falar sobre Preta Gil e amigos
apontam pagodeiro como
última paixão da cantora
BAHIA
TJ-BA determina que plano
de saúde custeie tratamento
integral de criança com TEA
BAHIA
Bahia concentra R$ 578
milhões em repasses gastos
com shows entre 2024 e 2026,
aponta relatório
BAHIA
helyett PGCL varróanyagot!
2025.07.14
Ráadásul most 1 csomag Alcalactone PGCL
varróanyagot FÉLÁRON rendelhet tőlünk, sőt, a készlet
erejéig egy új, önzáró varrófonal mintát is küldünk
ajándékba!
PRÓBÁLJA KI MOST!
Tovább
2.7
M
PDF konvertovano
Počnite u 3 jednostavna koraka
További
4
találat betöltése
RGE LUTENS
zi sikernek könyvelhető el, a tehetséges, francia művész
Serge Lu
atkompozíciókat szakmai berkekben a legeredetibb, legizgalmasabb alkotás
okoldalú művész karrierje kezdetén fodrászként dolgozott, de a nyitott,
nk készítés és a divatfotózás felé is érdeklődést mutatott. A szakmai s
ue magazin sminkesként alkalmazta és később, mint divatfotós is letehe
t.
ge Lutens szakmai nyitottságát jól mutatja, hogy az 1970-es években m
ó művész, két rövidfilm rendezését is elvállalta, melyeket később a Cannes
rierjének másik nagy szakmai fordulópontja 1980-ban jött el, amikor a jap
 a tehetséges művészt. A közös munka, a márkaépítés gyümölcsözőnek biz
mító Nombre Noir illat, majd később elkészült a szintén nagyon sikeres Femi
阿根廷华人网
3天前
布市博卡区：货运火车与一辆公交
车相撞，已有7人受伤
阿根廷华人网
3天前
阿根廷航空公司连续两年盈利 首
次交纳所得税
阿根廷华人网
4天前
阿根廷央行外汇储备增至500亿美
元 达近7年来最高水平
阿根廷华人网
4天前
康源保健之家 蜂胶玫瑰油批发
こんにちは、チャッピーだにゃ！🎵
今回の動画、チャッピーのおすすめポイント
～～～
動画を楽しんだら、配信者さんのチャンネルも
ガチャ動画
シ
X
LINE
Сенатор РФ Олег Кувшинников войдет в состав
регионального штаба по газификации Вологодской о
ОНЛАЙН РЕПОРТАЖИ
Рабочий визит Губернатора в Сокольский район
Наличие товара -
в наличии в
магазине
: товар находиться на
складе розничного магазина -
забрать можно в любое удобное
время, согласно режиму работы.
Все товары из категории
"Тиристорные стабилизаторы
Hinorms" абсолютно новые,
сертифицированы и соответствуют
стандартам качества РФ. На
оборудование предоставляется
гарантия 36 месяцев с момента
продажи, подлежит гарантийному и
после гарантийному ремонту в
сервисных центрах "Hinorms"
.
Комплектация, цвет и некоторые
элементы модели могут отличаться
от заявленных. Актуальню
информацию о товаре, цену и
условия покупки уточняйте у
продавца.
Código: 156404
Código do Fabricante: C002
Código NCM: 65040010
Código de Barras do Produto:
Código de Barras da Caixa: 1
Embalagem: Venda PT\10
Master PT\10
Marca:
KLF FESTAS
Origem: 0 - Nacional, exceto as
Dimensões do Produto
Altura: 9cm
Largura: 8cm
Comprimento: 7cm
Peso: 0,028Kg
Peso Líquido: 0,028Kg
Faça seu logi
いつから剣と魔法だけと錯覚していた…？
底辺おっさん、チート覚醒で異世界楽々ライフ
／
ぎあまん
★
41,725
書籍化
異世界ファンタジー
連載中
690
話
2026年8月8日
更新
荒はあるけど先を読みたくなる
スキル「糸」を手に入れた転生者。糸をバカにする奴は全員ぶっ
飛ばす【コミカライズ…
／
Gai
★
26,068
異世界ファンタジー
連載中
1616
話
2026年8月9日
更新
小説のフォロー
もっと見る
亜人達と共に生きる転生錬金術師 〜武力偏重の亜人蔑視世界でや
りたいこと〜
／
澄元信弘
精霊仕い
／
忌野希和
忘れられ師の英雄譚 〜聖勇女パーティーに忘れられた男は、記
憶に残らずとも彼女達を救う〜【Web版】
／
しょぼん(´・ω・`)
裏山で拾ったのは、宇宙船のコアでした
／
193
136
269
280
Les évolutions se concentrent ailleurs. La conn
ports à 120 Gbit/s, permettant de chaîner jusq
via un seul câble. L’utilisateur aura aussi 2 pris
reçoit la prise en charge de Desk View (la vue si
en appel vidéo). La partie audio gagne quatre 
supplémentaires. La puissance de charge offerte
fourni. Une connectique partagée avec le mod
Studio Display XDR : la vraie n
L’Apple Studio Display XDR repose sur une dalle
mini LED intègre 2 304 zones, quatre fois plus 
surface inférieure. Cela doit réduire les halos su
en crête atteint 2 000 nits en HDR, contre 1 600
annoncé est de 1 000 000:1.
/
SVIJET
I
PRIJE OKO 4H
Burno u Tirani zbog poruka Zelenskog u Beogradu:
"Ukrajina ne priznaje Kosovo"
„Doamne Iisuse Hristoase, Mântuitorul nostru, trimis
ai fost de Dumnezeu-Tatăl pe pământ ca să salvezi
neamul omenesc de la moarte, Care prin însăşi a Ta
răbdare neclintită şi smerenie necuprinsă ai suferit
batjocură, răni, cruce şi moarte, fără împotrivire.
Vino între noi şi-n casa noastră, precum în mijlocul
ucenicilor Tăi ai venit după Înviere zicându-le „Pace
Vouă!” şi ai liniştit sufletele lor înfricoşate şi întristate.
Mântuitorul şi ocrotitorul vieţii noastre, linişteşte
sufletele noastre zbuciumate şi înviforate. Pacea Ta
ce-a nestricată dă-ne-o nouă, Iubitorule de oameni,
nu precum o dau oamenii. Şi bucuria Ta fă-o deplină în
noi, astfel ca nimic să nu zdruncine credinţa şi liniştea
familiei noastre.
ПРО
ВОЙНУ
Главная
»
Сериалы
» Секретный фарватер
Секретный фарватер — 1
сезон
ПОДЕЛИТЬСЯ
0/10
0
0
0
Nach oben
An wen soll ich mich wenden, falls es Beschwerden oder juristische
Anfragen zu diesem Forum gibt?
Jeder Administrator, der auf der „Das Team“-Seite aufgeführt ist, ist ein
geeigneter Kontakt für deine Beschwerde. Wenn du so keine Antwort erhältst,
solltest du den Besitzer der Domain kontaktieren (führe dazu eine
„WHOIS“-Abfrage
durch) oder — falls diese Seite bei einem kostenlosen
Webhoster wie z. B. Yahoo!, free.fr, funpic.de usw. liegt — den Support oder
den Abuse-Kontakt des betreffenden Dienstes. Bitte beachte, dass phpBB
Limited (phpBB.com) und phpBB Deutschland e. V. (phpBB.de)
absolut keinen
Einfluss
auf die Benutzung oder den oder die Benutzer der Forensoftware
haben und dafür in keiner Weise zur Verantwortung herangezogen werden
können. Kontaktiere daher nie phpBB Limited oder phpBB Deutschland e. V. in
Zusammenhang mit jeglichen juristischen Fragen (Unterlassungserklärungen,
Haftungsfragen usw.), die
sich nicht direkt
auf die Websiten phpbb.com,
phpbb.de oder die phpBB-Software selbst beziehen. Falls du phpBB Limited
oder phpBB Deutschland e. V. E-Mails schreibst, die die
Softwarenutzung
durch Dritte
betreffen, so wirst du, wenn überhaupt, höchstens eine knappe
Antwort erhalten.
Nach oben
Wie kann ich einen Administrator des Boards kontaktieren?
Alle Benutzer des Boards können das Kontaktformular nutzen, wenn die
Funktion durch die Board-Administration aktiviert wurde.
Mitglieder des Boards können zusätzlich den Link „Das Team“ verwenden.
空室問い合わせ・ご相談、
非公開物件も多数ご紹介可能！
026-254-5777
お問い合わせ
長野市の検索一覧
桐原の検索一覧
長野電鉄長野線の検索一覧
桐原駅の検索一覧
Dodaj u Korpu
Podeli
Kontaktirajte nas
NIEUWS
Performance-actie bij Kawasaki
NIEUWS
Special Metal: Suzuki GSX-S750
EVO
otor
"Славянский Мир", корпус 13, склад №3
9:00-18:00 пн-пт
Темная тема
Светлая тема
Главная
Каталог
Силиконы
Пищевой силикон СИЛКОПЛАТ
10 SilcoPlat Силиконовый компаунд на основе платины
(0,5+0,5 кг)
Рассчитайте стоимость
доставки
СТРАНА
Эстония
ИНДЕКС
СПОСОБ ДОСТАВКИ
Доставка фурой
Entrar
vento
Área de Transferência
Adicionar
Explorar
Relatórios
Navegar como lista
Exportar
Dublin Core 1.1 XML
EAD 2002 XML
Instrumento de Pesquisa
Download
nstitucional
==*==
ACTIVITY: Please write out again, unchanged, every line from the very start of the items through the line containing "Código do Fabricante: C002", with that line included.

RESULT:
falar sobre Preta Gil e amigos
apontam pagodeiro como
última paixão da cantora
BAHIA
TJ-BA determina que plano
de saúde custeie tratamento
integral de criança com TEA
BAHIA
Bahia concentra R$ 578
milhões em repasses gastos
com shows entre 2024 e 2026,
aponta relatório
BAHIA
helyett PGCL varróanyagot!
2025.07.14
Ráadásul most 1 csomag Alcalactone PGCL
varróanyagot FÉLÁRON rendelhet tőlünk, sőt, a készlet
erejéig egy új, önzáró varrófonal mintát is küldünk
ajándékba!
PRÓBÁLJA KI MOST!
Tovább
2.7
M
PDF konvertovano
Počnite u 3 jednostavna koraka
További
4
találat betöltése
RGE LUTENS
zi sikernek könyvelhető el, a tehetséges, francia művész
Serge Lu
atkompozíciókat szakmai berkekben a legeredetibb, legizgalmasabb alkotás
okoldalú művész karrierje kezdetén fodrászként dolgozott, de a nyitott,
nk készítés és a divatfotózás felé is érdeklődést mutatott. A szakmai s
ue magazin sminkesként alkalmazta és később, mint divatfotós is letehe
t.
ge Lutens szakmai nyitottságát jól mutatja, hogy az 1970-es években m
ó művész, két rövidfilm rendezését is elvállalta, melyeket később a Cannes
rierjének másik nagy szakmai fordulópontja 1980-ban jött el, amikor a jap
 a tehetséges művészt. A közös munka, a márkaépítés gyümölcsözőnek biz
mító Nombre Noir illat, majd később elkészült a szintén nagyon sikeres Femi
阿根廷华人网
3天前
布市博卡区：货运火车与一辆公交
车相撞，已有7人受伤
阿根廷华人网
3天前
阿根廷航空公司连续两年盈利 首
次交纳所得税
阿根廷华人网
4天前
阿根廷央行外汇储备增至500亿美
元 达近7年来最高水平
阿根廷华人网
4天前
康源保健之家 蜂胶玫瑰油批发
こんにちは、チャッピーだにゃ！🎵
今回の動画、チャッピーのおすすめポイント
～～～
動画を楽しんだら、配信者さんのチャンネルも
ガチャ動画
シ
X
LINE
Сенатор РФ Олег Кувшинников войдет в состав
регионального штаба по газификации Вологодской о
ОНЛАЙН РЕПОРТАЖИ
Рабочий визит Губернатора в Сокольский район
Наличие товара -
в наличии в
магазине
: товар находиться на
складе розничного магазина -
забрать можно в любое удобное
время, согласно режиму работы.
Все товары из категории
"Тиристорные стабилизаторы
Hinorms" абсолютно новые,
сертифицированы и соответствуют
стандартам качества РФ. На
оборудование предоставляется
гарантия 36 месяцев с момента
продажи, подлежит гарантийному и
после гарантийному ремонту в
сервисных центрах "Hinorms"
.
Комплектация, цвет и некоторые
элементы модели могут отличаться
от заявленных. Актуальню
информацию о товаре, цену и
условия покупки уточняйте у
продавца.
Código: 156404
Código do Fabricante: C002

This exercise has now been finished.